This is the mail archive of the
newlib@sourceware.org
mailing list for the newlib project.
Re: [PATCH][AArch64] Tune memcpy
- From: Andrew Pinski <pinskia at gmail dot com>
- To: Wilco Dijkstra <Wilco dot Dijkstra at arm dot com>
- Cc: "<newlib at sourceware dot org>" <newlib at sourceware dot org>
- Date: Fri, 6 Nov 2015 22:42:17 +0800
- Subject: Re: [PATCH][AArch64] Tune memcpy
- Authentication-results: sourceware.org; auth=none
- References: <000001d117fc$6fafe190$4f0fa4b0$ at arm dot com> <565E3296-5669-441A-AB9E-1E4A06239BC2 at gmail dot com> <000601d118a0$387b8c70$a972a550$ at arm dot com>
On Fri, Nov 6, 2015 at 10:34 PM, Wilco Dijkstra <Wilco.Dijkstra@arm.com> wrote:
> pinskia@gmail.com wrote:
>> > def_fn memcpy p2align=6
>> > + prfm PLDL1KEEP, [src]
>>
>> Why keep rather than strm for the prefetches?
>
> It improves small copies by prefetching the input immediately, so setting
> it to streaming would have an adverse effect as it claims the line will not
> be used again. For huge copies the initial prefetch has no effect.
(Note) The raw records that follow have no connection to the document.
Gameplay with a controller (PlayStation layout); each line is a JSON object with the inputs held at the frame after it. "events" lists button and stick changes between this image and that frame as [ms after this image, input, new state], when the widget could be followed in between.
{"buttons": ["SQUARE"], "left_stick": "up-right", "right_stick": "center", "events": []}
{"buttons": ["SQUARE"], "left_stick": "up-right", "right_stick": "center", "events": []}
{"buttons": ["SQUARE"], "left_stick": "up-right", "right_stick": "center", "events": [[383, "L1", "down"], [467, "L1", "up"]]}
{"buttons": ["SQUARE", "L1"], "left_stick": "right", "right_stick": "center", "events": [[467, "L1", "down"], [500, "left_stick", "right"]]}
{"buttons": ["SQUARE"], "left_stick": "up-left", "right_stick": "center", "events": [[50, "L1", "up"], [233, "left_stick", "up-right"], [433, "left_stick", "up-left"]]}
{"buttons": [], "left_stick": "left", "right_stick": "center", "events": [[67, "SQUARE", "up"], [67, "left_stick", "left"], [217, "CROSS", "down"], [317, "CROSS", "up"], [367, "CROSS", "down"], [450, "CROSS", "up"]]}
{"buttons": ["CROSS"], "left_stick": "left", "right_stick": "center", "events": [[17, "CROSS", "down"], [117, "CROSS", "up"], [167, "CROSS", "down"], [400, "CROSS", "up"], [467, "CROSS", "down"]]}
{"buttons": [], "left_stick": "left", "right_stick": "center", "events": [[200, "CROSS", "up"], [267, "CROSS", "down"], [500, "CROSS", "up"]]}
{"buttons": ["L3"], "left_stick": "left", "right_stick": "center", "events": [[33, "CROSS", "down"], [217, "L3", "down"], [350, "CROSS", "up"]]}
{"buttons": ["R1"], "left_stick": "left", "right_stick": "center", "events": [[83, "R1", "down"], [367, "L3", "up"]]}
This might be true on ARM's cores but not on all AARCH64 cores.
For ThunderX, we don't have a hardware prefetcher and STRM does
immediately starts the fetching of that cache line and it marks the
cache line in L2 as not going to be used any time afterwards.
So it could improve the performance there over the keep one.
Also that is how I read AARCH64 spec as the same as ThunderX
implements STRM too.
Thanks,
Andrew
>
> Wilco
>
>